Run...Find Yourself

I decided to start running again. Tonight was my first attempt after postponing all week after resolving for two weeks that I needed to start. Procrastination and busy life excuses at it's best y'all! I used to be so good about running. I ran at least three times a week once upon a long, long time ago.

I was kind of thrilled to lace my shoes up with purpose. Eye of the tiger resolve. Earphones in, mace tucked in my pocket, fingers wrapped around my knife. Two Door Cinema Club, Miike Snow, Alicia Keys, Chuck Berry, Patsy Cline, The Temper Trap, Daft Punk all came along for the thirty minute interval run.

Left foot in front, then right foot. Breathe in, breathe out. Thirty seconds pass by and all seems well. There's the tiniest breeze pushing at my back which is good because that's where I sweat like a man. First minute I'm doing okay. Left foot, right foot. And then the shorts start to feel like they're riding up my ass. So adjust, adjust. Left foot, right foot. Damn thick thighs. And I start to feel the weight of my rear end as I get into minute two of the run, jiggling like jello that's been taken out of the fridge too soon. It's not the firm kind of jiggle. It's the out of control, need to do more squats kind of jiggle. 

Entering minute three and all of a sudden my breathing is out of whack because I'm so distracted by the heavy fall of my butt every time a foot hits the pothole-ridden pavement.

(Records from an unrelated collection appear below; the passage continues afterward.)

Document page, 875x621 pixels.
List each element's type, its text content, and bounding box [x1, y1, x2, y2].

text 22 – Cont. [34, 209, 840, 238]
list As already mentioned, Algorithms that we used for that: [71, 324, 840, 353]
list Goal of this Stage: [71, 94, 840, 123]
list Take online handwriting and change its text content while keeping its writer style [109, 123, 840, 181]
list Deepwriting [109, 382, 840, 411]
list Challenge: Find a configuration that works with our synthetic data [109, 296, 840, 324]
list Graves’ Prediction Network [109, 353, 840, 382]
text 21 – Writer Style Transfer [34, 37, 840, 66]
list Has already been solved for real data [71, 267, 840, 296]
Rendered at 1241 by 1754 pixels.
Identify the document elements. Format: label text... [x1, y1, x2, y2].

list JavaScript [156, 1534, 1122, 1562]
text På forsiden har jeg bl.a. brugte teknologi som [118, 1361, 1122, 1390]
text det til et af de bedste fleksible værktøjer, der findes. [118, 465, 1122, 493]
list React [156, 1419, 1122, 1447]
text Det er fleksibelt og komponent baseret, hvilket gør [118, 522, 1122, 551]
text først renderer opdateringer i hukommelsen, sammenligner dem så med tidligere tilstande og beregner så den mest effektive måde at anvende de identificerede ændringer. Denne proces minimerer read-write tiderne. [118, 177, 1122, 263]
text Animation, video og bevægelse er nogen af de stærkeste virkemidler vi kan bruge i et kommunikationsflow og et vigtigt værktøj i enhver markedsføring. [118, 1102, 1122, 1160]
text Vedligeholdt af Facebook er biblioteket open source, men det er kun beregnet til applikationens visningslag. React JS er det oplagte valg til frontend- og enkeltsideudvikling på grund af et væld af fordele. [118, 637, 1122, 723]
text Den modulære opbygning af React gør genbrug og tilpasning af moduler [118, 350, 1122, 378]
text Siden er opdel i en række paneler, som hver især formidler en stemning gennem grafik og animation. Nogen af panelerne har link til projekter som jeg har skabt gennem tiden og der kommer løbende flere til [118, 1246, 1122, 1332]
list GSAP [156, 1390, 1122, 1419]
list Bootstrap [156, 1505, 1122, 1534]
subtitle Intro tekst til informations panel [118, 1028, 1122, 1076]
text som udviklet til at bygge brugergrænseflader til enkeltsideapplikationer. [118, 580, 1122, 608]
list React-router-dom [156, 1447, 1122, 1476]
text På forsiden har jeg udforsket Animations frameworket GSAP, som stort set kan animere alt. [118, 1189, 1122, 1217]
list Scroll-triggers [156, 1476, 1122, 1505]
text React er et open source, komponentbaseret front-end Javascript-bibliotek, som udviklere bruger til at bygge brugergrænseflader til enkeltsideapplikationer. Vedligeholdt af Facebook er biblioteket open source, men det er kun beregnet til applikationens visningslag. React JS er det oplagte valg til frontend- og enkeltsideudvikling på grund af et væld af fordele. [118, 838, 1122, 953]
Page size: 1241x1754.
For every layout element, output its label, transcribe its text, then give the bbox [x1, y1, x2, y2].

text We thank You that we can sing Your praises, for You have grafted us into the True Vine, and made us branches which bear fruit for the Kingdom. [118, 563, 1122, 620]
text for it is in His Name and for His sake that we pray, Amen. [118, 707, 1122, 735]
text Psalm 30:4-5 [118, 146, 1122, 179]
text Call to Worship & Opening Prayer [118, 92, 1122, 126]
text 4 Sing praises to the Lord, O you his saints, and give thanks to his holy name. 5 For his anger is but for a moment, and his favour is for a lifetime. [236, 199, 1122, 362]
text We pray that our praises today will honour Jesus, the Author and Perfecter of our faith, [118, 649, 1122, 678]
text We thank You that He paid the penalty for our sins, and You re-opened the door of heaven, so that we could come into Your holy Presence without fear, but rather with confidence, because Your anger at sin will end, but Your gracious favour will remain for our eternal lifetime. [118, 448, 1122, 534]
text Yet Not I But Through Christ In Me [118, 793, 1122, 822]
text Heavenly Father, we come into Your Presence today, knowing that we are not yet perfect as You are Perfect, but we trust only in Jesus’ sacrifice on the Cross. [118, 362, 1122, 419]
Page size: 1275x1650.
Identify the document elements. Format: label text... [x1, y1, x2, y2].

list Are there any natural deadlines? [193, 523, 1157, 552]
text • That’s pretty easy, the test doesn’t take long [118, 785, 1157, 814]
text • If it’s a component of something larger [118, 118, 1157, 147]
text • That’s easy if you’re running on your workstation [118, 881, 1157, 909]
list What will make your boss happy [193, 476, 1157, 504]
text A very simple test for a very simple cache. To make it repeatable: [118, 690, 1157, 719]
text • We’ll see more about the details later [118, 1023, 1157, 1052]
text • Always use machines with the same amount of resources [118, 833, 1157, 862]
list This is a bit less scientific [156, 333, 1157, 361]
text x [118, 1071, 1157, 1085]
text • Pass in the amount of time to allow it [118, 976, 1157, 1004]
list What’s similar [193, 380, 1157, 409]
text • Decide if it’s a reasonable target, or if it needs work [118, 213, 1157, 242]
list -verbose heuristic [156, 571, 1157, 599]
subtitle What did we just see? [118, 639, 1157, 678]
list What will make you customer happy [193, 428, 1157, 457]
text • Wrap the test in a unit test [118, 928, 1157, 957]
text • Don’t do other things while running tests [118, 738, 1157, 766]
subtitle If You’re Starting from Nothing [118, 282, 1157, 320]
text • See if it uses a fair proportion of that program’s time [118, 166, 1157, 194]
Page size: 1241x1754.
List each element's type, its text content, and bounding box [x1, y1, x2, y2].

Gets me thinking about the number of burgers and tacos I've eaten in the past month and how I'm feeling the weighted, unhealthy fat that was left behind. The residuals of my bad eating habits. 



Entering minute four and my pace is wickedly slower than before. And I feel that I'm probably wheezing but I can't tell for sure because I've turned my music up to the max volume so I can't hear my shameful, labored breathing. Riiiiight foot, left, riiiiiiiight foot, left, riiiiiiight foot. I'm limping more than I am running now and to make matters more uncomfortable, I'm feeling I have gas. Yep, that rumbly in my tumbly is gas. Meh, release! Who's gonna oppose my little toot in the dark of the night on a lonely, quiet, forlorn street. 

I take note of my shadow. Pear shaped with a lot of bottom heaviness. I see this, I don't like it but oddly enough, I'm thinking of vanilla wafers now and how it's been a while since I've had vanilla wafers or cookies n' cream ice cream. 

Minute five is upon me. And I can't go on no more! I slow to a fast paced walk, put my arms down, and because my ovaries have released an egg, I feel the tears shed despite the blare of an upbeat song on Pandora. That's cute. Pandora radio trying to comfort me. I let myself cry for a few seconds. I'm not crying because I had to stop...I knew it wasn't going to be easy peasy to start running again. I'm crying to release. The stress. The feelings of rejection. Running does that to me. It forces me to embrace my weakness and shed the shame while getting stronger. I know I can get better with more time and more effort and practice. I've done it before. I know damn well I can do it again. 

But sometimes a bitch gotta cry, ya know? Crying because I ran into the side of the desk at work but couldn't cry in front of people despite the intense pain...because the ovaries are releasing an egg and that's painful enough. 

So it becomes interval running. Rest a few seconds and then pick up the running when the cramp on my right side gets too much. Run it off. Run the pain off. The longest I ran without stopping tonight was eight minutes. But I was out there on that road for thirty minutes, moving with and against the breeze, sweating, thinking, and finding a tiny measure of peace in doing something worthwhile for myself. 

I finished the run tonight feeling better. It's good to run again. Weather permitting or maybe I won't care what kind of weather is in store, I am already planning on finding a nice trail to run with the human boy and puppy boy. We shall see. BUT the running is revived! Hallelujah! Praise be!

Again, it felt good to do something for me. Peace and blessings everyone!